My grandparents born in the 1880's called it "The Bankhead". My father born in 1918 did not but he knew what it was. I learned it from my grandparents. When I was young the Bankhead roadway through Rockwall TX was lined on both sides with huge American Elm trees. It was really pretty. Dutch Elm disease got them all.
Pretty interesting info. I have a side question regarding some of those early cost-to-cost competitions. Was The Bankhead ever the route or partially the route of any 'first time' cost-to-cost runs, pre US 66? Route 66 does indeed benefit from the song. It also got a lot of notoriety in Steinbeck's novel, The Grapes Of Wrath. What is the longest interstate section of The Bankhead with the same continuous US Highway number designation? EDIT: Never mind that second question. I went back and read some of those links and got plenty of answers. It seems The Bankhead may have actually been earlier than the highway numbering system.
Wizard, dunno about any organized races on the part of The Bankhead with which I am familiar. Closest I have is Carroll Shelby used to pass through my small town on his way to and from his family's place in Leesburg in East Texas where he was born. Rockwall is located at the intersection of Bankhead Highway and Daingerfield Road which passes through Leesburg.

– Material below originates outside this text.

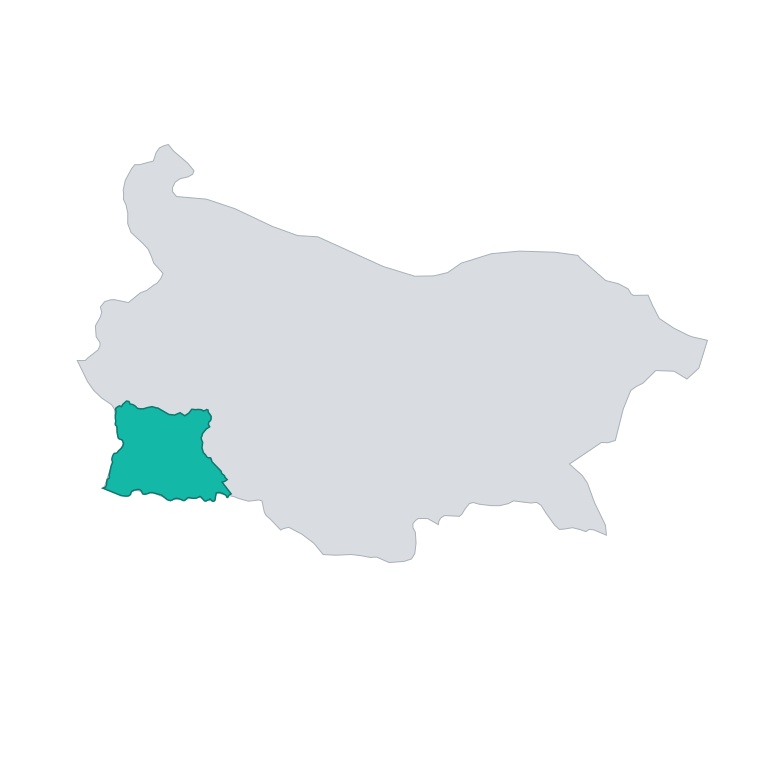 Blagoevgrad highlighted on a map of Bulgaria, rotated 14°
{"feature_id": "BGR-3002", "entity_name": "Blagoevgrad", "entity_type": "Province", "adm_level": 1, "iso_a3": "BGR", "parent_name": "Bulgaria", "parent_adm1": "", "projection": "robinson", "projection_center": [23.441, 41.745], "detail": "fine", "context": "in_parent", "style": "filled", "palette": "teal", "viewbox_px": 768, "rotation_deg": 14, "n_neighbors": 0, "source": "natural_earth", "source_scale": "10m", "svg_char_len": 4468}
<svg xmlns="http://www.w3.org/2000/svg" viewBox="0 0 768 768"><g transform="rotate(14 384 384)"><path d="M636.4,476.9L623.0,474.8L618.4,475.4L615.5,478.4L609.4,477.8L601.7,477.8L593.8,481.2L589.4,482.7L583.5,479.5L572.4,470.1L565.6,463.6L560.6,461.9L555.6,463.9L537.9,466.1L533.7,469.9L525.6,474.1L517.3,476.1L505.5,477.6L499.2,477.4L495.7,479.4L492.9,485.6L491.0,491.6L489.2,494.1L474.5,497.0L471.3,500.5L470.4,503.9L470.7,507.3L458.9,504.0L449.8,506.2L447.6,508.8L445.8,512.5L446.9,516.5L450.3,520.3L453.6,530.7L454.9,541.2L453.0,547.1L446.3,551.3L432.2,556.0L418.6,553.7L412.6,555.6L402.5,556.2L393.3,557.4L379.0,561.7L366.2,564.2L354.5,555.5L340.7,549.6L326.3,546.1L321.3,548.6L319.1,550.7L307.0,543.0L301.6,540.2L298.9,537.3L293.9,527.0L290.9,526.7L280.9,530.5L271.4,530.3L265.6,529.6L248.4,530.1L246.2,537.1L244.1,538.1L240.4,539.1L231.2,538.6L219.6,543.8L207.1,547.0L197.3,547.1L187.2,545.5L181.2,546.6L168.2,547.2L160.0,554.8L147.1,554.3L136.3,553.0L137.7,550.7L139.9,520.6L145.3,507.2L145.1,504.5L143.9,502.4L139.2,500.2L135.8,493.0L128.8,473.9L124.8,470.1L113.7,466.0L103.9,460.5L95.7,453.3L80.7,435.4L88.3,433.6L90.6,429.9L98.3,420.1L99.2,415.2L98.4,412.5L93.3,407.8L89.9,397.4L92.5,387.8L92.8,382.8L90.2,377.9L93.0,371.7L98.4,368.4L101.9,367.4L116.3,366.8L125.5,354.5L131.1,350.6L136.8,343.6L139.4,341.1L141.9,335.7L142.8,330.2L131.4,322.4L127.5,316.6L122.5,310.2L115.6,305.7L101.8,298.1L96.5,290.3L94.1,280.3L90.4,272.7L86.4,267.7L85.7,263.7L84.0,258.7L83.7,249.0L87.0,236.1L89.1,231.5L93.8,230.3L106.3,223.4L106.9,214.5L109.1,209.1L113.1,205.9L116.8,203.8L123.5,208.9L140.0,217.1L148.0,223.0L147.6,226.7L143.8,230.4L136.7,234.0L132.5,238.7L131.3,244.6L132.4,248.7L137.4,252.3L167.0,247.6L197.1,250.0L237.5,258.1L264.3,260.9L284.0,257.2L320.7,263.9L354.9,270.2L387.7,272.0L406.0,267.1L418.8,260.5L429.7,248.0L456.9,231.5L483.3,222.3L517.9,214.8L541.0,212.3L544.4,214.8L574.1,230.0L587.3,230.0L598.0,232.7L601.9,236.7L604.6,237.7L618.7,233.9L625.1,242.2L635.2,253.8L652.0,259.8L666.9,263.1L671.6,263.7L687.3,263.4L685.7,292.4L676.7,305.9L662.4,301.4L644.4,305.2L635.1,320.5L629.8,325.0L625.0,330.4L622.2,350.3L622.1,382.9L615.3,386.9L609.1,388.1L583.3,416.8L598.6,424.9L605.4,431.0L616.9,448.1L633.0,467.4L636.4,476.9Z" fill="#d9dde1" stroke="#a8b0b8" stroke-width="1"/><path d="M136.4,553.1L138.8,551.4L139.2,549.2L138.7,546.6L138.5,544.1L138.8,543.3L139.9,542.0L140.2,541.5L140.1,540.8L139.5,539.5L139.4,539.0L139.1,530.5L139.1,528.7L139.5,526.7L139.6,526.0L139.4,525.2L138.5,523.8L138.2,523.2L138.0,521.5L138.1,519.8L138.4,518.1L138.9,516.8L139.4,516.4L140.9,515.9L141.4,515.6L141.8,515.0L142.4,513.3L143.3,512.0L144.6,510.1L145.6,507.3L145.6,504.5L143.8,501.9L142.8,501.5L140.5,501.4L139.4,500.9L138.8,500.0L136.7,495.5L135.7,491.4L135.1,490.0L134.6,489.5L133.5,488.9L133.2,488.6L132.8,487.6L132.8,485.8L132.7,484.9L131.6,482.2L130.9,479.4L130.8,476.5L130.5,475.2L129.8,473.9L129.7,473.9L129.7,472.3L130.9,470.8L132.6,469.2L134.7,469.5L135.4,467.1L138.3,462.8L140.8,462.7L142.5,464.9L145.3,464.7L148.2,465.7L150.7,467.3L153.8,467.0L156.8,466.2L159.6,464.4L164.4,462.1L166.6,462.1L168.4,462.3L170.3,462.0L182.7,465.6L188.3,464.8L193.1,461.2L198.4,463.0L201.7,459.4L203.6,455.0L207.3,454.5L209.9,453.6L213.2,453.1L215.1,453.8L216.9,453.0L218.0,451.7L219.5,451.8L220.5,454.1L222.4,455.5L224.1,457.2L224.7,459.6L224.5,461.6L223.3,463.0L223.3,465.6L225.2,467.7L222.4,470.7L219.9,476.0L220.0,478.4L219.5,480.4L220.7,482.6L222.2,484.5L222.8,489.9L225.4,494.4L227.8,495.8L229.9,497.8L231.6,498.1L233.6,497.6L234.8,499.1L235.8,501.0L247.0,508.0L248.2,510.1L250.0,510.9L251.4,511.6L252.4,513.1L255.0,514.7L253.1,516.9L250.6,518.4L262.3,527.6L262.2,527.7L260.8,528.8L260.4,529.6L260.0,531.5L259.7,531.9L258.9,531.9L258.5,531.4L258.1,530.7L257.3,530.1L254.4,529.3L250.5,529.0L247.6,530.2L247.8,534.1L248.1,536.8L248.1,537.8L247.5,538.7L246.4,539.2L245.2,539.0L243.0,537.7L242.7,538.5L242.2,538.8L241.7,538.9L241.1,539.3L239.5,540.8L238.0,540.8L233.4,537.7L232.6,537.6L230.0,539.9L228.4,540.6L226.3,541.1L224.3,541.3L222.5,541.2L221.0,541.9L218.8,545.3L217.2,545.7L214.0,545.0L210.7,545.0L208.8,545.7L206.4,548.0L206.1,548.1L204.9,548.9L201.6,548.7L195.1,545.6L185.4,545.4L183.5,545.9L180.5,548.0L178.8,548.8L176.7,549.1L175.7,548.2L174.7,546.8L172.9,545.6L171.2,545.7L168.9,546.6L166.7,547.9L165.3,549.2L164.9,550.1L164.8,552.3L164.2,553.4L163.4,554.3L162.3,554.8L160.1,555.4L155.9,555.9L136.4,553.1Z" fill="#14b8a6" stroke="#0f766e" stroke-width="1.5"/></g></svg>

Mr. Shelby occasionally stopped for gas at Pete Jayroe's Texaco gas station on Rusk St. in Rockwall and he was pointed out to me as a famous race car driver. This was middle 1950's.
I had never heard of the Bankhead Hwy and will do some research for a future trip over to USA. We have done Route 66 back in 2009(and an earlier part in 2005 from Amarillo to Springfield) and whenever we come over we prefer the old roads to interstates.